Reproduce the stretch of material from its start through the line containing "JETZT ANFRAGEN", switching "Clúster" to "Grupo" and changing nothing else. Leave the pictures out.

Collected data
*** Block opens ***

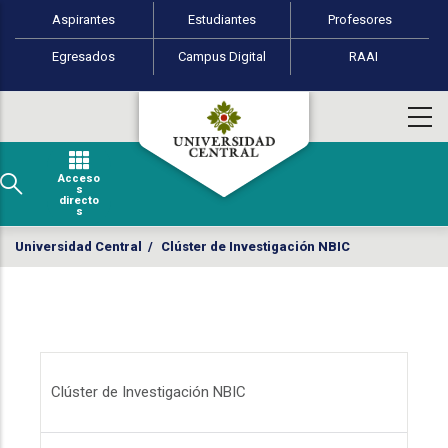
Perfiles de usuario
Pasar al contenido principal
Aspirantes
Estudiantes
Profesores
Egresados
Campus Digital
RAAI
Acceso
s
directo
s
Universidad Central
/
Clúster de Investigación NBIC
Menú Clúster de Investigación NBIC
Clúster de Investigación NBIC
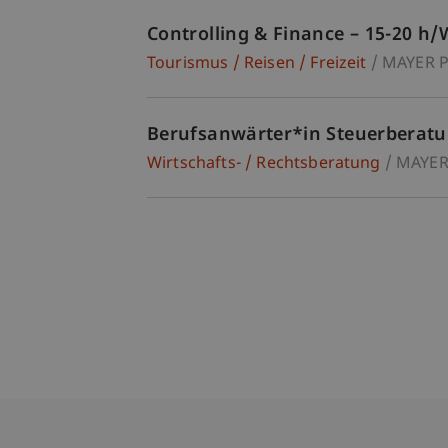
Controlling & Finance – 15-20 h
Tourismus / Reisen / Freizeit
MAYER 
Berufsanwärter*in Steuerberat
Wirtschafts- / Rechtsberatung
MAYER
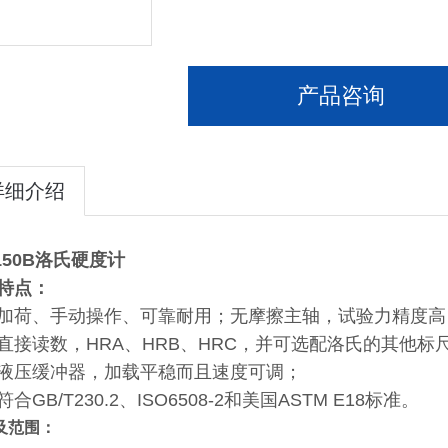
产品咨询
详细介绍
-150B洛氏硬度计
特点：
加荷、手动操作、可靠耐用；无摩擦主轴，试验力精度高
直接读数，HRA、HRB、HRC，并可选配洛氏的其他标
液压缓冲器，加载平稳而且速度可调；
合GB/T230.2、ISO6508-2和美国ASTM E18标准。
及范围：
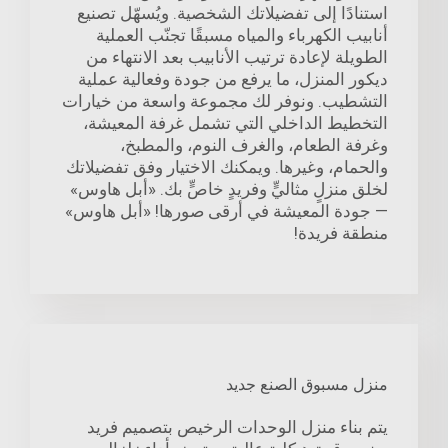
استنادًا إلى تفضيلاتك الشخصية. ويُسهّل تصنيع
أنابيب الكهرباء والمياه مسبقًا تجنّب العملية
الطويلة لإعادة ترتيب الأنابيب بعد الانتهاء من
ديكور المنزل، ما يرفع من جودة وفعالية عملية
التشطيب. ونوفر لك مجموعة واسعة من خيارات
التخطيط الداخلي التي تشمل غرفة المعيشة،
وغرفة الطعام، والغرف النوم، والمطبخ،
والحمام، وغيرها. ويمكنك الاختيار وفق تفضيلاتك
لخلق منزلٍ مثاليٍّ وفريدٍ خاصٍّ بك. «أبل هاوس»
— جودة المعيشة في أرقى صورها! «أبل هاوس»
منطقة فريدة!
منزل مسبوق الصنع جديد
يتم بناء منزل الوحدات الرخيص بتصميم فريد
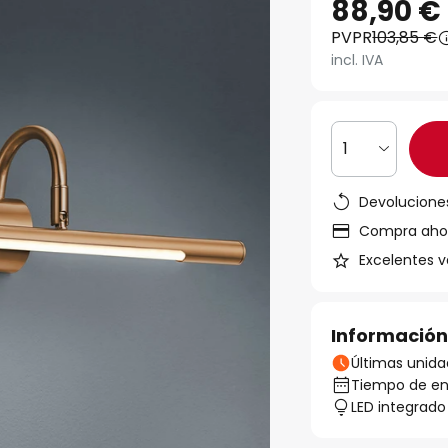
88,90 €
PVPR
103,85 €
incl. IVA
1
Devoluciones
Compra ahora
Excelentes v
Información
Últimas unida
Tiempo de ent
LED integrado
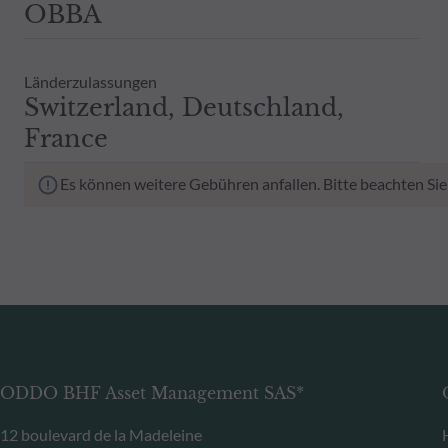
OBBA
Länderzulassungen
Switzerland, Deutschland,
France
Es können weitere Gebühren anfallen. Bitte beachten Sie
ODDO BHF Asset Management SAS*
12 boulevard de la Madeleine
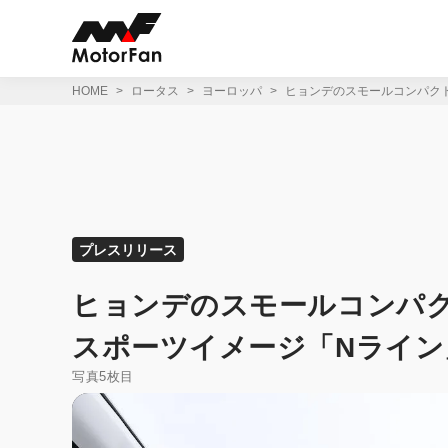
コ
ン
テ
ン
ツ
HOME
ロータス
ヨーロッパ
ヒョンデのスモールコンパクト
へ
ス
キ
ッ
プ
プレスリリース
ヒョンデのスモールコンパク
スポーツイメージ「Nライン
写真5枚目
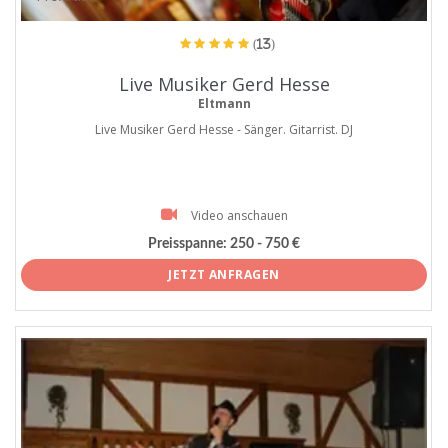
(13)
Live Musiker Gerd Hesse
Eltmann
Live Musiker Gerd Hesse - Sänger. Gitarrist. DJ
Video anschauen
Preisspanne:
250 - 750 €
JETZT ANFRAGEN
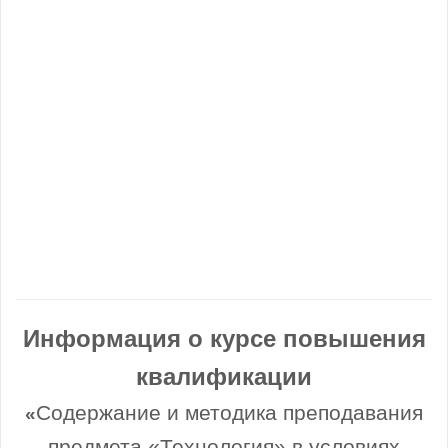
Информация о курсе повышения
квалификации
Содержание и методика преподавания
«
предмета «Технология» в условиях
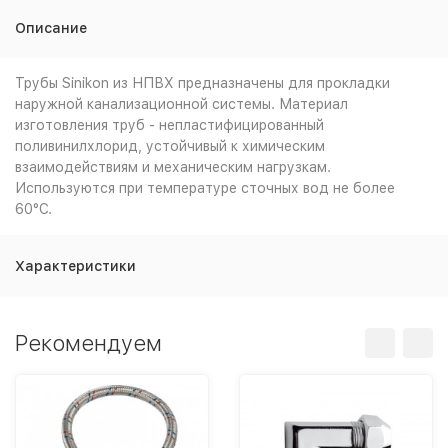
Описание
Трубы Sinikon из НПВХ предназначены для прокладки
наружной канализационной системы. Материал
изготовления труб - непластифицированный
поливинилхлорид, устойчивый к химическим
взаимодействиям и механическим нагрузкам.
Используются при температуре сточных вод не более
60°С.
Характеристики
Рекомендуем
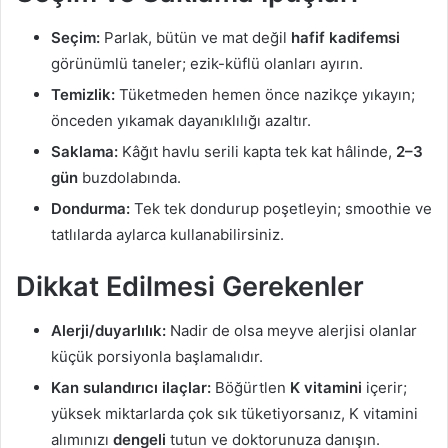
Seçim:
Parlak, bütün ve mat değil
hafif kadifemsi
görünümlü taneler; ezik-küflü olanları ayırın.
Temizlik:
Tüketmeden hemen önce nazikçe yıkayın;
önceden yıkamak dayanıklılığı azaltır.
Saklama:
Kâğıt havlu serili kapta tek kat hâlinde,
2–3
gün
buzdolabında.
Dondurma:
Tek tek dondurup poşetleyin; smoothie ve
tatlılarda aylarca kullanabilirsiniz.
Dikkat Edilmesi Gerekenler
Alerji/duyarlılık:
Nadir de olsa meyve alerjisi olanlar
küçük porsiyonla başlamalıdır.
Kan sulandırıcı ilaçlar:
Böğürtlen
K vitamini
içerir;
yüksek miktarlarda çok sık tüketiyorsanız, K vitamini
alımınızı
dengeli
tutun ve doktorunuza danışın.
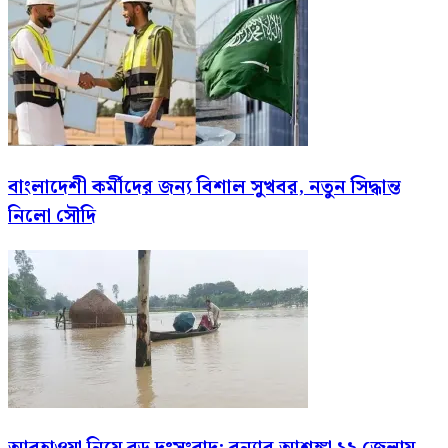
বাংলাদেশী কর্মীদের জন্য বিশাল সুখবর, নতুন সিদ্ধান্ত
নিলো সৌদি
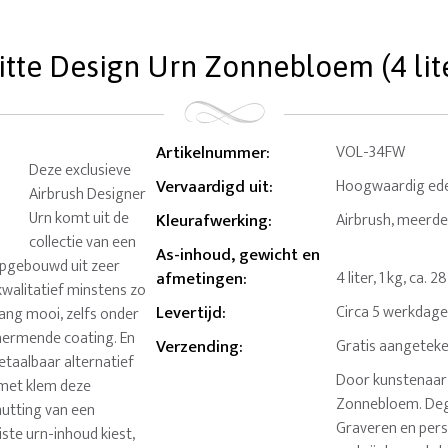
tte Design Urn Zonnebloem (4 lit
Artikelnummer
:
VOL-34FW
Deze exclusieve
Vervaardigd uit
:
Hoogwaardig ede
Airbrush Designer
Urn komt uit de
Kleurafwerking
:
Airbrush, meerde
collectie van een
As-inhoud, gewicht en
 opgebouwd uit zeer
afmetingen
:
4 liter, 1 kg, ca. 2
kwalitatief minstens zo
Levertijd
:
Circa 5 werkdag
lang mooi, zelfs onder
hermende coating. En
Verzending
:
Gratis aangeteke
etaalbaar alternatief
Door kunstenaar 
 met klem deze
Zonnebloem. Degel
hutting van een
Graveren en pers
ste urn-inhoud kiest,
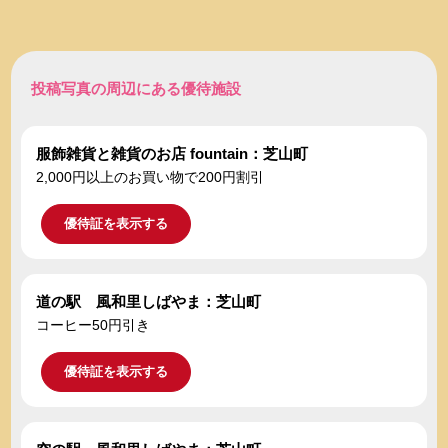
投稿写真の周辺にある優待施設
服飾雑貨と雑貨のお店 fountain：芝山町
2,000円以上のお買い物で200円割引
優待証を表示する
道の駅 風和里しばやま：芝山町
コーヒー50円引き
優待証を表示する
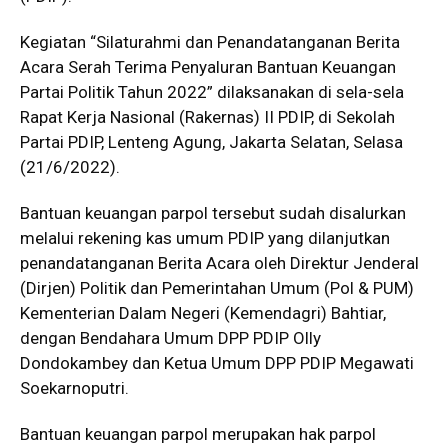
Kegiatan “Silaturahmi dan Penandatanganan Berita
Acara Serah Terima Penyaluran Bantuan Keuangan
Partai Politik Tahun 2022” dilaksanakan di sela-sela
Rapat Kerja Nasional (Rakernas) II PDIP, di Sekolah
Partai PDIP, Lenteng Agung, Jakarta Selatan, Selasa
(21/6/2022).
Bantuan keuangan parpol tersebut sudah disalurkan
melalui rekening kas umum PDIP yang dilanjutkan
penandatanganan Berita Acara oleh Direktur Jenderal
(Dirjen) Politik dan Pemerintahan Umum (Pol & PUM)
Kementerian Dalam Negeri (Kemendagri) Bahtiar,
dengan Bendahara Umum DPP PDIP Olly
Dondokambey dan Ketua Umum DPP PDIP Megawati
Soekarnoputri.
Bantuan keuangan parpol merupakan hak parpol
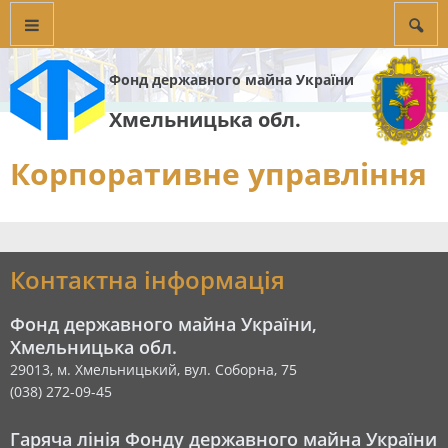
Фонд державного майна України
Хмельницька обл.
Корпоративне управління
Контактна інформація
Фонд державного майна України,
Хмельницька обл.
29013, м. Хмельницький, вул. Соборна, 75
(038) 272-09-45
Гаряча лінія Фонду державного майна України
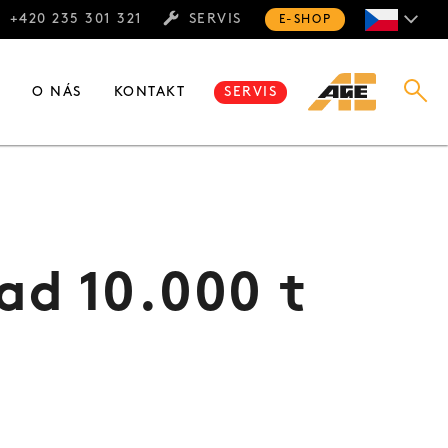
+420 235 301 321
SERVIS
E-SHOP
E
O NÁS
KONTAKT
SERVIS
ad 10.000 t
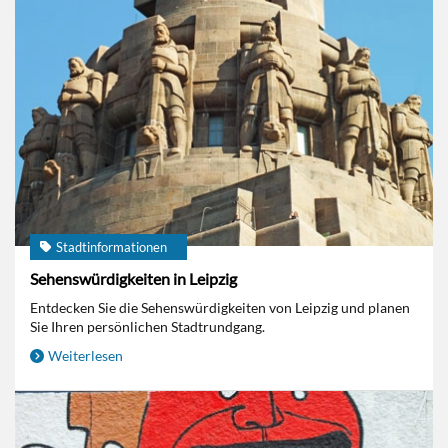
Stadtinformationen
Sehenswürdigkeiten in Leipzig
Entdecken Sie die Sehenswürdigkeiten von Leipzig und planen
Sie Ihren persönlichen Stadtrundgang.
Weiterlesen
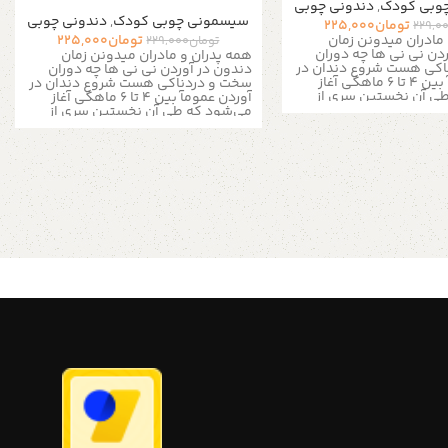
وبی کودک
,
دندونی چوبی
سیسمونی چوبی کودک
,
دندونی چوبی
تومان
225,000
229,0
تومان
225,000
مادران میدونن زمان
تومان
229,000
دن نی نی ها چه دوران
همه پدران و مادران میدونن زمان
اکی هست شروع دندان در
دندون در آوردن نی نی ها چه دوران
آوردن عمومآ بین ۴ تا ۶ ماهگی آغاز
سخت و دردناکی هست شروع دندان در
ی آن نخستین سری از
آوردن عمومآ بین ۴ تا ۶ ماهگی آغاز
یری در فک پائینی بیرون
می‌شود که طی آن نخستین سری از
در برخی مواقع، ممکن است
دندان‌های شیری در فک پائینی بیرون
این روند در ۱۲ ماهگی به بعد شروع
می‌آید. اما در برخی مواقع، ممکن است
در آوردن نوزاد می‌تواند
این روند در ۱۲ ماهگی به بعد شروع
هنده و همراه با بی‌قراری
بشه . دندان در آوردن نوزاد می‌تواند
رفی باعث گریه‌های بی‌امان
برای او آزاردهنده و همراه با بی‌قراری
اقع این دوران، زمانی است
باشد، و از طرفی باعث گریه‌های بی‌امان
ت دارد چیزی را گاز بگیرد
او شود. در واقع این دوران، زمانی است
ا سفتی را بجود تا
که نوزاد دوست دارد چیزی را گاز بگیرد
با آن مالش دهد.این زمان،
یا سطح صاف یا سفتی را بجود تا
برای استفاده از دندان‌گیر
لثه‌هایش را با آن مالش دهد.این زمان،
گام استفادهاز آن مراقب
بهترین زمان برای استفاده از دندان‌گیر
ی انواع ژله‌ای یا
است. اما هنگام استفادهاز آن مراقب
تر است نوع طبیعی آن را
باشید و به جای انواع ژله‌ای یا
ستفاده از دندان‌گیرهای
پلاستیکی، بهتر است نوع طبیعی آن را
د اول ماست که علاوه بر
تهیه کنید. استفاده از دندان‌گیرهای
اد شیمیایی ندارند. البته
چوبی پیشنهاد اول ماست که علاوه بر
گیرهای پلاستیکی هم در
سفت بودن مواد شیمیایی ندارند. البته
است که از پلاستیک‌هایی با
انواع دندانگیرهای پلاستیکی هم در
 پائین درست شده‌اند و
بازار موجود است که از پلاستیک‌هایی با
اد شروع می‌کند به دندان
درجه‌ی کیفی پائین درست شده‌اند و
ل استفاده خواهد بود. در
زمانی که نوزاد شروع می‌کند به دندان
واد شیمیایی موجود در آن
در آوردن قابل استفاده خواهد بود. در
عث عفونت و اسهال او بشه
این مورد، مواد شیمیایی موجود در آن
‌گیر پلاستیکی،
می‌تواند باعث عفونت و اسهال او بشه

*** Block closes ***

**FINISHED TASK**
Perfiles de usuario
Pasar al contenido principal
Aspirantes
Estudiantes
Profesores
Egresados
Campus Digital
RAAI
Acceso
s
directo
s
Universidad Central
/
Grupo de Investigación NBIC
Menú Grupo de Investigación NBIC
Grupo de Investigación NBIC
Controlling & Finance – 15-20 h
Tourismus / Reisen / Freizeit
MAYER 
Berufsanwärter*in Steuerberat
Wirtschafts- / Rechtsberatung
MAYER
产品咨询
详细介绍
-150B洛氏硬度计
特点：
加荷、手动操作、可靠耐用；无摩擦主轴，试验力精度高
直接读数，HRA、HRB、HRC，并可选配洛氏的其他标
液压缓冲器，加载平稳而且速度可调；
合GB/T230.2、ISO6508-2和美国ASTM E18标准。
及范围：
استنادًا إلى تفضيلاتك الشخصية. ويُسهّل تصنيع
أنابيب الكهرباء والمياه مسبقًا تجنّب العملية
الطويلة لإعادة ترتيب الأنابيب بعد الانتهاء من
ديكور المنزل، ما يرفع من جودة وفعالية عملية
التشطيب. ونوفر لك مجموعة واسعة من خيارات
التخطيط الداخلي التي تشمل غرفة المعيشة،
وغرفة الطعام، والغرف النوم، والمطبخ،
والحمام، وغيرها. ويمكنك الاختيار وفق تفضيلاتك
لخلق منزلٍ مثاليٍّ وفريدٍ خاصٍّ بك. «أبل هاوس»
— جودة المعيشة في أرقى صورها! «أبل هاوس»
منطقة فريدة!
منزل مسبوق الصنع جديد
يتم بناء منزل الوحدات الرخيص بتصميم فريد
88,90 €
PVPR
103,85 €
incl. IVA
1
Devoluciones
Compra ahora
Excelentes v
Información
Últimas unida
Tiempo de ent
LED integrado
OBBA
Länderzulassungen
Switzerland, Deutschland,
France
Es können weitere Gebühren anfallen. Bitte beachten Sie
ODDO BHF Asset Management SAS*
12 boulevard de la Madeleine
コ
ン
テ
ン
ツ
HOME
ロータス
ヨーロッパ
ヒョンデのスモールコンパクト
へ
ス
キ
ッ
プ
プレスリリース
ヒョンデのスモールコンパク
スポーツイメージ「Nライン
写真5枚目
(13)
Live Musiker Gerd Hesse
Eltmann
Live Musiker Gerd Hesse - Sänger. Gitarrist. DJ
Video anschauen
Preisspanne:
250 - 750 €
JETZT ANFRAGEN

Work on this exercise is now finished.